Было тут что-то, кроме печенья и вафель. Не против Клавдии что-то, а что-то против Лушки. Если после голодухи Клавдию накормят…
— Тебе сразу есть нельзя — ты поняла? Загнуться можно. Ты поняла?
— Ой, знаю, — каялась Клавдия, — а вот поди ты… Соображение застилает.
— Гляди, — серьезно сказала Лушка. — А то и меня засудят.
Лушка считала, что до Клавдиного голодания никому нет дела, но к концу следующей недели новоявленную знахарку вызвал псих-президент:
— Никакого покоя от тебя, Гришина. Теперь ты взялась лечить.
— Я что-нибудь делают не так? — наивно спросила Лушка.
— Ты не имеешь права делать ни так, ни не так. Если с больной что-то случится…
— Не случится.
— Ну, твои утверждения немногого стоят.
— Всё, что я делаю, должны были делать вы.

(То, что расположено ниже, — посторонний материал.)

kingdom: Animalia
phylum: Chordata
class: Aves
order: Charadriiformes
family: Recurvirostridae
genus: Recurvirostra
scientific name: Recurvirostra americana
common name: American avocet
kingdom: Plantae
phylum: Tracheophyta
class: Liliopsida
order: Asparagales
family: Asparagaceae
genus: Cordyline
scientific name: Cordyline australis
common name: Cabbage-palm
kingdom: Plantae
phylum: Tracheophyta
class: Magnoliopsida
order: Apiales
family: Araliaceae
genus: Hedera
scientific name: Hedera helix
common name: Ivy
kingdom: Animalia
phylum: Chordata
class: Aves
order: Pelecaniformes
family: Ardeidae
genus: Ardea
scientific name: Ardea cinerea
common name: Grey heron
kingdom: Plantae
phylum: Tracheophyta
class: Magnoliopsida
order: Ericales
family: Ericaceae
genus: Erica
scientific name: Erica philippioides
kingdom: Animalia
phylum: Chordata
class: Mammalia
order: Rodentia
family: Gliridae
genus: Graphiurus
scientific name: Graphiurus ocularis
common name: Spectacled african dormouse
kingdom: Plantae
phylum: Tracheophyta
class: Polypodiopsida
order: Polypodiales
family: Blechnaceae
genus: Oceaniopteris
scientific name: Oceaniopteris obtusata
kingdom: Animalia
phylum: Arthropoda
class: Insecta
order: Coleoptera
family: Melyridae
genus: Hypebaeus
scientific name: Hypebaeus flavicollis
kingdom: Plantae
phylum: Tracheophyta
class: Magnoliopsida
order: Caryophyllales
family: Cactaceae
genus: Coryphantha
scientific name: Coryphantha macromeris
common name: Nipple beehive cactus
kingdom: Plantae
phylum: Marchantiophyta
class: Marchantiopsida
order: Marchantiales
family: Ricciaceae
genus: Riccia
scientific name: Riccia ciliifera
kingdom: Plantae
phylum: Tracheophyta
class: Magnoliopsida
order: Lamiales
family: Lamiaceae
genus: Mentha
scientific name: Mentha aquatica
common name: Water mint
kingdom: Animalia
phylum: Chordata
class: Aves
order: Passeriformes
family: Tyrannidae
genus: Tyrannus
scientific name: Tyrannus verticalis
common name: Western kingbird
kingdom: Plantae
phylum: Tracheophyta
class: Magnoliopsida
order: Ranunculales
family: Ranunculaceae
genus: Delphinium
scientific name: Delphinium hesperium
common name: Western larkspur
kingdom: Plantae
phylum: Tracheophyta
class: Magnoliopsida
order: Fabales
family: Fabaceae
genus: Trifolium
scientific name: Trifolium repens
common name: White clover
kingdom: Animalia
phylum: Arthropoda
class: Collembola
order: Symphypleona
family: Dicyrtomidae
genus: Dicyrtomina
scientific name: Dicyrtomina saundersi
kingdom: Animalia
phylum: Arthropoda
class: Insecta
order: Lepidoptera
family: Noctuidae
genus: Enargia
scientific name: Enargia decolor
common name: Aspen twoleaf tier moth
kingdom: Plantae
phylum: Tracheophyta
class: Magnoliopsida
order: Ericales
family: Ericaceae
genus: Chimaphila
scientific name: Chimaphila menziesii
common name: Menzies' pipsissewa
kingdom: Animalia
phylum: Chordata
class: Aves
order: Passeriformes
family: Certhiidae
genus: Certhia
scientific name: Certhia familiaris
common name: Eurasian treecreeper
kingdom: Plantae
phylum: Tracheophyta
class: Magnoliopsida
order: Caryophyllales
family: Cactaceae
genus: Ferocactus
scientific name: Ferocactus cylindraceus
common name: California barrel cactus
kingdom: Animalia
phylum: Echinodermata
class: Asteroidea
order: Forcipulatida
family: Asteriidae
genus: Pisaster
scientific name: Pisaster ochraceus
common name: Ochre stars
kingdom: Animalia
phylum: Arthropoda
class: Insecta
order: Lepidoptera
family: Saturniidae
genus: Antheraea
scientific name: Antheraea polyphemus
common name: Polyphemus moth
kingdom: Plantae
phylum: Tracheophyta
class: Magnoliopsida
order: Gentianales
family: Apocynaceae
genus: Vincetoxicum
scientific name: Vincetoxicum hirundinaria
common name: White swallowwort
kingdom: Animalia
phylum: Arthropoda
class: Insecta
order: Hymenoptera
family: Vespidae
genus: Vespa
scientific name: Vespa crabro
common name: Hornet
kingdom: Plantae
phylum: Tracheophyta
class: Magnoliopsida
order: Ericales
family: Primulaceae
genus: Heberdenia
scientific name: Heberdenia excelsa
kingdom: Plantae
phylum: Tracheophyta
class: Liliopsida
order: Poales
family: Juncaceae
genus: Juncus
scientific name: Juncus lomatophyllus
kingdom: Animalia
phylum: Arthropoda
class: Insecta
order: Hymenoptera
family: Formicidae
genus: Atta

— Здесь не институт голодания. Она оказалась здесь не по профилю.
— А все другие у вас по профилю?
— Это отделение для пациентов с пограничными состояниями.
— Пограничными? — переспросила Лушка. — А-а. Поняла: еще не психи, но уже хотят ими стать. Тогда я здесь тоже не по профилю. У меня нет желания стать шизой. И я ею не буду.
— Будешь, — сказал псих-президент.
— Я передам ваше заключение Людмиле Михайловне.
— Какой еще… А, эта морализаторша! Чего она зачастила? Ты ее знаешь?